Our journey continued on and included: Maarat Hamachpela, delivering breakfast treats daily to the Soldiers, meeting with the Soldiers & Army members who are stationed north protecting our borders, visiting the historical grounds of Tzipori, a walking tour of the new wing in the Rambam Hospital, strolling in Haifa near the Buddha gardens, Motzai Shabbat music with David Moshe, touring the Knesset where Stephen Harper was most recently greeted, meeting Knesset member Dov Lipman and speaking to him about his challenges and goals, going to the Techeylet Factory and—one of my most favourites—an impromptu pit stop to a lookout point of the Kinneret where Zemirot were sung as we watched the sun go down.

If there’s one thing I do hope I have accomplished on this written mission, it is that I have translated the passion I felt during the duration of the trip and that perhaps I have changed your thoughts or sparked some interest in your involvement with the BAYT Brotherhood missions in the future.
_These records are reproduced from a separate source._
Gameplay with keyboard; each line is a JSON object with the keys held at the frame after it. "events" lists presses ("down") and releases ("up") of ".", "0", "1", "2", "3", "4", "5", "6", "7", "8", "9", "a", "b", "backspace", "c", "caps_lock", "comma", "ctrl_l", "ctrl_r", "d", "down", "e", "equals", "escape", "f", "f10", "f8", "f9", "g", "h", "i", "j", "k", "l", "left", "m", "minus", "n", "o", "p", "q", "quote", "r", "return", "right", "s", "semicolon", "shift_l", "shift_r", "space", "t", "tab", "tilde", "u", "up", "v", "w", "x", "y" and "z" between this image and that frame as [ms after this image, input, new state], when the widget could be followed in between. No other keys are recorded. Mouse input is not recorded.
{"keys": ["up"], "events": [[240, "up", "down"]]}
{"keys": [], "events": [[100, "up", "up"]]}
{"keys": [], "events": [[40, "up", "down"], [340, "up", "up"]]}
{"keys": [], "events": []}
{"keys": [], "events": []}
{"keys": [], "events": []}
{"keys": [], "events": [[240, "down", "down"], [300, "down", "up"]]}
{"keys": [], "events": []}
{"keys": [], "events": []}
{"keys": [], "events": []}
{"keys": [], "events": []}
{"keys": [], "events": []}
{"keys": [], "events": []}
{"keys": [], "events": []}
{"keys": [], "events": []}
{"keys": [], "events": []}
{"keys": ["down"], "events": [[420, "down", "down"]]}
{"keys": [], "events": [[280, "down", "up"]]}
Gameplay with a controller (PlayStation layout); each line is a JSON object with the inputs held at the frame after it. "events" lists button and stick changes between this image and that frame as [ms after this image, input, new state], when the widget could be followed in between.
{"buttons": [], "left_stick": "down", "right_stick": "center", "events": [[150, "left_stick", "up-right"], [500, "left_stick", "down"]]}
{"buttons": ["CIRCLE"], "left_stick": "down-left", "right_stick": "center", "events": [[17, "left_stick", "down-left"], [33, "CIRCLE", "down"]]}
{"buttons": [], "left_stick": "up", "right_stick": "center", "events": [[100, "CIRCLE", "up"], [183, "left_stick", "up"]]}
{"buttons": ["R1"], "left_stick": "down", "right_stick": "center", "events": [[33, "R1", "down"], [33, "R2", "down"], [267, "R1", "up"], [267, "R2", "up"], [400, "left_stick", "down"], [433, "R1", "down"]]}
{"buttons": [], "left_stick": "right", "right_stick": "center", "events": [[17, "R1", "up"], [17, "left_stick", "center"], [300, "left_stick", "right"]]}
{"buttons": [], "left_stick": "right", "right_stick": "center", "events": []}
I’d like to personally thank Marcee (and Rosie) for taking me under their wings from day one. To Larry (and Sue) for ensuring I was always taken care of and Moishe (and Nicole) who made sure that I was always laughing and enjoying the ride along the way. And a special Yasher Koach to Rabbi Korobkin and Karen for those quick tidbits of information that I never got in high school and being the source to go to continuously. Their humbleness and guidance are truly admirable. 

Wishing all my mission family a very happy and healthy Passover.